We now put a stick partially in the box and lineup the box edge with the 1/(sqrt(6)+1) mark so that ( 1 - 1/(sqrt(6) + 1) ) meters is at the outside of the box. We put a flyerbug at the stick end inside the box, a flyerbug right on the box edge but outside the box. We run the flyerbugs in the same direction towards outside of the box. During the run, we keep pushing the stick into the box so that the flyerbug at the box edge remains at the box edge. When the two flyerbugs meet, we mark the stick. The distance from the 1/(sqrt(6)+1) mark to this new mark is 1/(sqrt(6)+1) / (sqrt(6)-1) = 1/5 meters.
Hansen Chen
Posts: 350
Registered: 7/16/08
Forum Points: 46 Why is it 9 star?
Posted: Apr 20, 2010 12:40 AM     in response to: flyerbug Edit Reply
The solution to the puzzle is simple and straightforward, someone might doubt why it is a 9 star puzzle. The fact is that it is easy to understand the solution, but it is not easy to create the solution. Most of my puzzles would inspire creation, since you have to create new methods which cannot be found in any book.
flyerbug
Posts: 73
Registered: 8/4/09
Forum Points: 0 Re: Variation
Posted: Apr 20, 2010 3:42 PM     in response to: Hansen Chen Edit Reply
Both the original puzzle and the variation can be changed to have only one stick.

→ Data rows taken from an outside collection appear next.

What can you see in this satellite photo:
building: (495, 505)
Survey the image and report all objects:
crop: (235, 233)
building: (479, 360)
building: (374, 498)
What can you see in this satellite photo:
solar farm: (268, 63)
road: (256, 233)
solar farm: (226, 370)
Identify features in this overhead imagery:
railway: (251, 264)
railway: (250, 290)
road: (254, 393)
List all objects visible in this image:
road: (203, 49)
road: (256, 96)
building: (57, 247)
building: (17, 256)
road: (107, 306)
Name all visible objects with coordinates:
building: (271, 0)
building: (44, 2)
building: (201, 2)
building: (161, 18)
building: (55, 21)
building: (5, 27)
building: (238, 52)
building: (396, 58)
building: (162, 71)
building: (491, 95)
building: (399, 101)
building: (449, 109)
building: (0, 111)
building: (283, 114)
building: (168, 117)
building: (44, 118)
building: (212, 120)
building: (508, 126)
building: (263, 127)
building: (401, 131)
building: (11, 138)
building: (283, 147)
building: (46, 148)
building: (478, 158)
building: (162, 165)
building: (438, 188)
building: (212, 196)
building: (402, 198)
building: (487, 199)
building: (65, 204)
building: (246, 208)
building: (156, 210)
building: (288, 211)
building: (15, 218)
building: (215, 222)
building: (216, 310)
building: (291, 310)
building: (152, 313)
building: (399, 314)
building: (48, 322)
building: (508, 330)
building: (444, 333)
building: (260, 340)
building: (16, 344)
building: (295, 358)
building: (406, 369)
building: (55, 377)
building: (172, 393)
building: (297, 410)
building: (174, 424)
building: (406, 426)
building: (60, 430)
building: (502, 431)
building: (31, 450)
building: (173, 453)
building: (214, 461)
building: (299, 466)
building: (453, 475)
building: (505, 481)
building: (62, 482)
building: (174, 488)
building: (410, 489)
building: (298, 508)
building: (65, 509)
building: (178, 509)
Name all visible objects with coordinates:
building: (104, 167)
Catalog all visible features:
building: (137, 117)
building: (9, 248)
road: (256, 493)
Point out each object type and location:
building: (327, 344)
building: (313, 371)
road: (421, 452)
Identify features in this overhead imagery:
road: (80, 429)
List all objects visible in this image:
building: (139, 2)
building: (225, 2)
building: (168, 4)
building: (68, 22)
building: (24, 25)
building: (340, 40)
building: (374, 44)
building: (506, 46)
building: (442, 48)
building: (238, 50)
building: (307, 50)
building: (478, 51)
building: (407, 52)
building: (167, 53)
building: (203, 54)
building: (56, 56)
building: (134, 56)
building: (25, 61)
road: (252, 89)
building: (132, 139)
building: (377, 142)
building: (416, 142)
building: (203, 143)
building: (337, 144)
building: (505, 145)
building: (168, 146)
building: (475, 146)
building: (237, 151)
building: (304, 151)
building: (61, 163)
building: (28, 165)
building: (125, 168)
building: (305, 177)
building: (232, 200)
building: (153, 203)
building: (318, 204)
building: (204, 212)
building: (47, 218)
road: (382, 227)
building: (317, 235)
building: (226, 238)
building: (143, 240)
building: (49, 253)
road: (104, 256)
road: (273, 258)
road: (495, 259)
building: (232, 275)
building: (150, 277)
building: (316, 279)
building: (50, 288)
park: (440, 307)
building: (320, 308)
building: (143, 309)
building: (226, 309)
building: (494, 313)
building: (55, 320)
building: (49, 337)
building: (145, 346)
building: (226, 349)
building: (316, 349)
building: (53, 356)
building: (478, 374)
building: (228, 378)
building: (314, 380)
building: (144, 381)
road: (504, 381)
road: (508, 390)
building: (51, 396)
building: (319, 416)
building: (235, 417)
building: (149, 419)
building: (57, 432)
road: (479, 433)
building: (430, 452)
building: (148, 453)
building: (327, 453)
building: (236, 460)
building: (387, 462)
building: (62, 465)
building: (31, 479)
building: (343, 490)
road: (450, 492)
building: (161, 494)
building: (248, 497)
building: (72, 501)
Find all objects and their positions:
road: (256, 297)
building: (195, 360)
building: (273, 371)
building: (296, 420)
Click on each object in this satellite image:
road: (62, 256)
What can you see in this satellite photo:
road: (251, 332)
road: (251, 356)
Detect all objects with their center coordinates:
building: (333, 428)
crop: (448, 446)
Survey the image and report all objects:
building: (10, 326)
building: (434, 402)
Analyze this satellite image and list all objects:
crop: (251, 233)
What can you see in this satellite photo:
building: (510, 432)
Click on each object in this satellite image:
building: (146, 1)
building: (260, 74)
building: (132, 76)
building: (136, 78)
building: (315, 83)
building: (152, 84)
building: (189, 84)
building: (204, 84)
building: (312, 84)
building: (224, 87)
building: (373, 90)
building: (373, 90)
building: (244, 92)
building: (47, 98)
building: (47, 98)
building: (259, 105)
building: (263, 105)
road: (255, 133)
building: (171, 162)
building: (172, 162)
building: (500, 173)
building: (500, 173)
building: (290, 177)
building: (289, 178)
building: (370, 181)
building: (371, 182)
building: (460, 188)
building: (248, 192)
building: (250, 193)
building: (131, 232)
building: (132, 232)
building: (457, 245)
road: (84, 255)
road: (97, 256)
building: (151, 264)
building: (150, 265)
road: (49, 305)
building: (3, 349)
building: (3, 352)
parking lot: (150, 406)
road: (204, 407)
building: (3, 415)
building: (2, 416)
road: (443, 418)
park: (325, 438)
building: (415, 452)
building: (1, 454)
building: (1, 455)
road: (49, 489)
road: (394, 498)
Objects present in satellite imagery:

To be complete, how about another variation:
There are two flyerbug time-space boxes. One box makes the length in it 1/sqrt(2) times as long as the length out of it AND makes the time sqrt(2) faster. The other box makes the length in it 1/sqrt(3) times as long as the length out of it AND makes the time sqrt(3) faster. You have two straight sticks, each is 1 meter long, and have two flyerbugs, they move at same speed. The boxes are transparent, and you can make accurate comparison on distance which ants have moved between sticks even in different boxes. How to find 1/3 meter length? How to find 1/5 meter length?